CMM is puzzled why government does not recognise what a cost and communication effective source of information on health and community service issue MOOCs, like Deakin’s new ones are and start commissioning them instead of conventional comms campaigns.
VC, you have the handle
Geraldine Mackenzie took over as vice chancellor at the University of Southern Queensland with her accession to authority marked by the ceremonial change-over of the university’s Twitter handle. It is now Geraldine Mackenzie @USQVC
UniSA is still friends with Open Universities Australia
The University of South Australia has been marketing new online courses for weeks (CMM August 10 ) but formally launched “a suite of 11 career-focused degrees,” yesterday. “Each of UniSA Online’s new bachelor degree programs is designed specifically for online education and will be rolled out with a suite of unrivalled dedicated student supports to enable successful learning,” the university states. The 11 all-on-line degrees cover IT, business and health disciplines.
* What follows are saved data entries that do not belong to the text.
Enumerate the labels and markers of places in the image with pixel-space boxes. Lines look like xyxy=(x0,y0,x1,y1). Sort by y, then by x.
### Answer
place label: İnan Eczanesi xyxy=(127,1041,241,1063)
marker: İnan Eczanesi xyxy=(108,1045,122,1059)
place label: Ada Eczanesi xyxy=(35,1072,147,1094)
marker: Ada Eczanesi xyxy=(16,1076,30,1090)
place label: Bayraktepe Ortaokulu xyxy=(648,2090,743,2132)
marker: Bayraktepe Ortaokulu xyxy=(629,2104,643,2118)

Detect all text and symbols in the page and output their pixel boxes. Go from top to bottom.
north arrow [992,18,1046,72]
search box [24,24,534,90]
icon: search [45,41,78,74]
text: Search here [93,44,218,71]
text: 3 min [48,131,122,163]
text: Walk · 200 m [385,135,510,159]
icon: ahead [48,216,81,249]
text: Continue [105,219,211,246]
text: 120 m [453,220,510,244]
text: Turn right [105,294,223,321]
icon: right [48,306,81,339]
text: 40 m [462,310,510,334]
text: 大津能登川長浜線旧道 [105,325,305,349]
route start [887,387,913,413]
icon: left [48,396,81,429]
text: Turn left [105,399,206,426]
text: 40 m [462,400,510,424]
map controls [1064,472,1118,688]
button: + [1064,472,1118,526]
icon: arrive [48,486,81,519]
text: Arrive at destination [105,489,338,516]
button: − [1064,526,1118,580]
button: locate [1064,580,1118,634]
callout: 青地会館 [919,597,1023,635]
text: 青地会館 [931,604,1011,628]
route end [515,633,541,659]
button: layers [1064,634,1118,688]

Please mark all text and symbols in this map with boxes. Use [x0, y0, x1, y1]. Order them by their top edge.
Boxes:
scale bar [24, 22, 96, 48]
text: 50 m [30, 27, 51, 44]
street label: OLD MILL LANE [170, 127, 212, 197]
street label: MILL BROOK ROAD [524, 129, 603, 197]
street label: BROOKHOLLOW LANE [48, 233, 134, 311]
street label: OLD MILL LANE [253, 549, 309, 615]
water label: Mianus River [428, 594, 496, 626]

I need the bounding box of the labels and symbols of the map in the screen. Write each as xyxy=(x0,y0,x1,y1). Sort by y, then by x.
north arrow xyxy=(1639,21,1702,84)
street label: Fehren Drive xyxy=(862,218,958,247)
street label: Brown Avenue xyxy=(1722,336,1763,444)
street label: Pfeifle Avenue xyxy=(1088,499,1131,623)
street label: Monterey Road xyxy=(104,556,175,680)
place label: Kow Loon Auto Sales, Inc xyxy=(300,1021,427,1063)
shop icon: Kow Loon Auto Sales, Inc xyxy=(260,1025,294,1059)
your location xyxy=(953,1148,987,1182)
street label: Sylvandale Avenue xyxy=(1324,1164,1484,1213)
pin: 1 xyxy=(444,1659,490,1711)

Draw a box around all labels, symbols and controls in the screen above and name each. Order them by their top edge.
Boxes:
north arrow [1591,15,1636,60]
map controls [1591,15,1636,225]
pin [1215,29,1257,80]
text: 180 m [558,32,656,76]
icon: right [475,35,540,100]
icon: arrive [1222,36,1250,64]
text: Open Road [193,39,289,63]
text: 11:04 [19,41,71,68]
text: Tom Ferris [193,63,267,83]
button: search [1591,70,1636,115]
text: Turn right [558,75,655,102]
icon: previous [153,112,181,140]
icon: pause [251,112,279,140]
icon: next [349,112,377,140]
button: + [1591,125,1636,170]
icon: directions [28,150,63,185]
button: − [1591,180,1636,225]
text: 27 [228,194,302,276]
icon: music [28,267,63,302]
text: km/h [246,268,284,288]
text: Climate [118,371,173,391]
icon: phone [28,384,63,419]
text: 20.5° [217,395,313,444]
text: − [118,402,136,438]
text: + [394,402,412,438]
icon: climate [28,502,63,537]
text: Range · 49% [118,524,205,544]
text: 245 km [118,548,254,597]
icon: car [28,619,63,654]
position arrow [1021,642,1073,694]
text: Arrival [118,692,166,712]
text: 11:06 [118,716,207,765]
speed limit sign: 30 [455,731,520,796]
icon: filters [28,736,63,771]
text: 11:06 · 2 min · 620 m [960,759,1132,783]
“UniSA has a long and proud history of reaching out and bridging barriers to educational access, dating back to the 1990s when we were one of the largest providers of distance education in Australia. A few generations on and UniSA Online is a next step in that evolution,” the university states.
But where does that leave the online breakthrough provider and UniSA partner Open Universities Australia? “We are still working through OUA and see it as a wholly complementary channel to UniSA Online,” VC David Lloyd says.
“There is no real threat to OUA from UniSA’s move to set up an internal online education unit” OUA CEO Paul Wappett adds.
“(UniSA) will continue to sell through OUA all of the existing subjects and degree programs that they have traditionally offered through us, and we are negotiating with them about how they might offer those new online degree programs through the OUA marketplace as well as through their own direct channel. “So, we are delighted for UniSA (and for us),” Mr Wappett says.
Principals in training
Monash University is launching a graduate certificate for aspiring school principals, offered jointly with the state government’s Bastow Institute of School leadership. Some 640 “aspiring principals” will take the course over the next four years.
Set in stone
The eagerly anticipated Australian Higher Education Industrial Association starts today in Christchurch NZ (maybe it’s out of NTEU surveillance satellite range). The official theme is “beyond benchmarking” (CMM July 27) but there is one benchmark that will be set in stone – Murdoch U’s win in the Fair Work Commission.
Bottoming out
Training numbers are down, again
The estimable National Centre for Vocational Education Research reports yet another decline in the decline of combined apprentice and trainee numbers. In the March quarter 275 000 people were in training, down 3.7 per cent on the previous year. However, there is at least one sign that the long drop in numbers is ending, with commencements effectively stable year on year, down just 0.1 per cent to 56 000.
Even so, it looks like more evidence that the training system is broken, but only because trainee and apprentice numbers are combined. According to the Mitchell Institute, apprentice numbers are steady over decades, the big falls are in traineeships, which are driven by government subsidies (CMM August 21).